Assigned task —
Check each statement below against the data center explainer and answer yes or no, quoting the exact words from the explainer that decide it. (a) A data center needs electricity, cooling, and fiber-optic cables. (b) There are now several hundred data centers in the United States. (c) Facilities built specifically to train artificial intelligence models were already common five years ago.

[Opening Passage section]

LodiEye · Explainer

Data Centers, Demystified: A Field Guide for Lodi

The buildings behind the apps you already use every day — and how Google, Amazon, Microsoft, Apple, Meta, and the new wave of AI operators differ from one another.

The invisible buildings behind your phone

When you check Instagram with your morning coffee, ask Siri for tomorrow’s forecast, stream a movie on Netflix tonight, or tap your card at the gas station on Cherokee Lane, something invisible happens. Your phone or the payment terminal sends a message to a building you have never seen, often hundreds or thousands of miles away. A few milliseconds later, that building sends an answer back. The building is a data center, and there are now several thousand of them scattered across the United States.

For most of the internet’s history, those buildings were not something the average user thought about. They worked. They stayed in the background. Recently they have started showing up in local news more often, partly because they consume enormous amounts of electricity and water, and partly because a new category of facility, specifically engineered to train artificial intelligence models, did not really exist five years ago and now does. That category is growing faster than any other type of industrial construction in the country.

This is a field guide to what those buildings actually do, who builds them, and how the major operators differ from one another. It is written for people who use the products coming out of them every day but have not had a reason to think about the buildings themselves.

So what is a data center, exactly?

Strip away the jargon and a data center is a single, purpose-built warehouse for computers. Inside are long rows of metal cabinets, each filled with rack-mounted servers, storage arrays, and networking equipment. Those machines run software that, depending on the operator, might be holding your Netflix watch history, processing the credit card transaction you just ran at Lodi Hardware, training an artificial intelligence model, or simply storing the photos in your iCloud library. The building exists because that hardware needs three things consistently and at industrial scale: electricity to run, cooling to keep it from overheating, and fiber-optic cables to move data in and out.

[Closing Passage section]
[Opening Records shown section]

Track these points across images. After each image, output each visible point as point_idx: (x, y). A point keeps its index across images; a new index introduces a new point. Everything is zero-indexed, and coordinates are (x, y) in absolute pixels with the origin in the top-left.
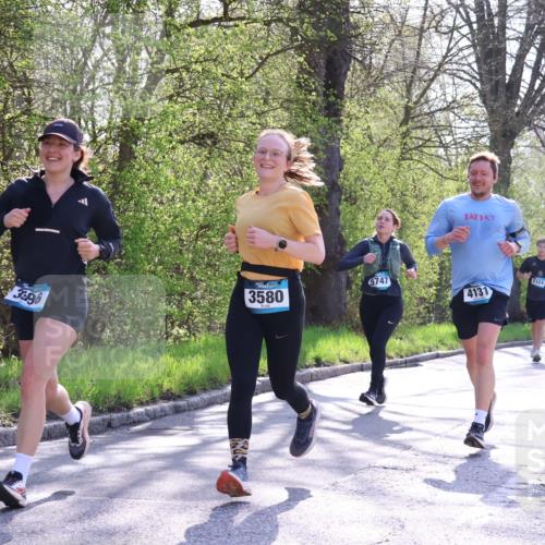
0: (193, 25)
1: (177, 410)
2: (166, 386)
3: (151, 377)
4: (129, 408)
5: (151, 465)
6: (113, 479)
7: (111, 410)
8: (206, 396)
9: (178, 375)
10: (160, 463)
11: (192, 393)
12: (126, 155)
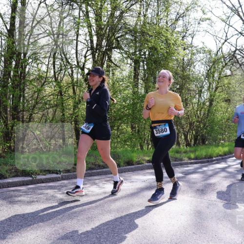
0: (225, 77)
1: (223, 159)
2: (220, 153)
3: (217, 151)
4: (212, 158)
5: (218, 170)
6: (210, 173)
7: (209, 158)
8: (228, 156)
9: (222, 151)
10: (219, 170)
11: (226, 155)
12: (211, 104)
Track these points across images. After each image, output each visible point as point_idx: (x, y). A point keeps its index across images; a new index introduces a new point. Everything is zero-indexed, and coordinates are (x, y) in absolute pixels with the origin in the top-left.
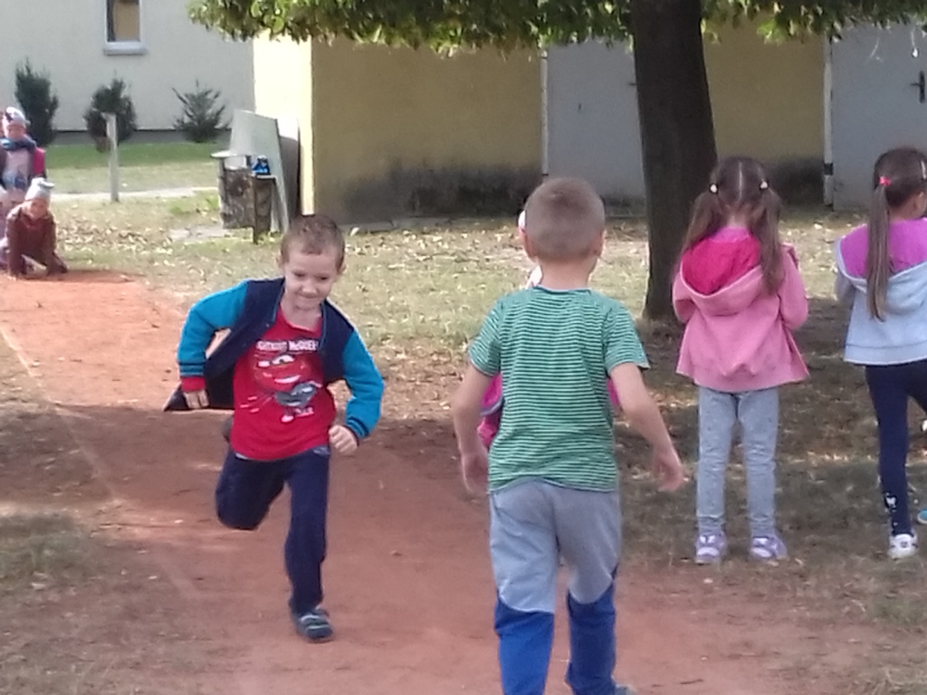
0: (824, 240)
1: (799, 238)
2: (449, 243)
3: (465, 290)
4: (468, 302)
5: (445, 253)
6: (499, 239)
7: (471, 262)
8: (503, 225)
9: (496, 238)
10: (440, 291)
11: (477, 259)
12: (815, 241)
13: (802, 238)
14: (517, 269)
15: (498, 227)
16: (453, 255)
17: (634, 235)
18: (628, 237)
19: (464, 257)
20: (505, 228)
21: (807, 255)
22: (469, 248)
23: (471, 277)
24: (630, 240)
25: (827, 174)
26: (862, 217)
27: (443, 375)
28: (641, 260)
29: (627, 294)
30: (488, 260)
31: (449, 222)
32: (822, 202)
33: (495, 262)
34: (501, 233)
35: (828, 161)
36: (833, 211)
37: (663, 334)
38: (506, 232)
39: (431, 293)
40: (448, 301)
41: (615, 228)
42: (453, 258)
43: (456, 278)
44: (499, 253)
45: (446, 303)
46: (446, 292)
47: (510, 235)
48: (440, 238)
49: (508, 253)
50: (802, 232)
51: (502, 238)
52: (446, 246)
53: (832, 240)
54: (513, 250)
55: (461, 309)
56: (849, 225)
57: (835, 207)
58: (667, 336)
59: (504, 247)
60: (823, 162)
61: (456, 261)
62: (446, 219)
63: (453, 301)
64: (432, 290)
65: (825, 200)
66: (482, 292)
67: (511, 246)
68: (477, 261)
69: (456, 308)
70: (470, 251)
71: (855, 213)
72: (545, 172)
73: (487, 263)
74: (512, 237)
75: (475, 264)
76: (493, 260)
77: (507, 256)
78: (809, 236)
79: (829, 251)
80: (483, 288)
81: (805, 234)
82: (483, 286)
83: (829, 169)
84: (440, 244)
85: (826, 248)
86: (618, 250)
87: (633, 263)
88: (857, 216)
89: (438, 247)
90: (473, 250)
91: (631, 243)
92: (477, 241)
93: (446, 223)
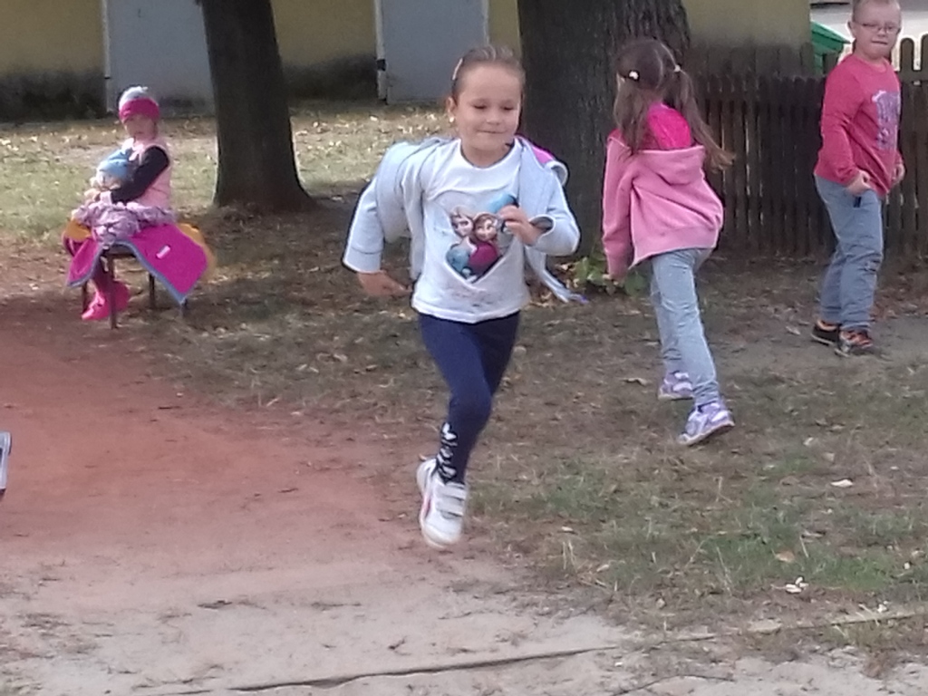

[Closing Records shown section]
[Opening Records shown section]

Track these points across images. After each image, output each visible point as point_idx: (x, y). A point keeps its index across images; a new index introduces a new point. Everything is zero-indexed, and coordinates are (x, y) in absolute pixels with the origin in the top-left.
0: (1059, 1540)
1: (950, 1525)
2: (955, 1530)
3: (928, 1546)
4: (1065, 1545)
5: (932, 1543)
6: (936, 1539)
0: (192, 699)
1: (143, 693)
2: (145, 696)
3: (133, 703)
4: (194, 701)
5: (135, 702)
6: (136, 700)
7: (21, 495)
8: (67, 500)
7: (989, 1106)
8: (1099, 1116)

[Closing Records shown section]

Response to this task —
(a) Yes: "electricity to run, cooling to keep it from overheating, and fiber-optic cables to move data in and out."
(b) No: "there are now several thousand of them scattered across the United States."
(c) No: "did not really exist five years ago and now does."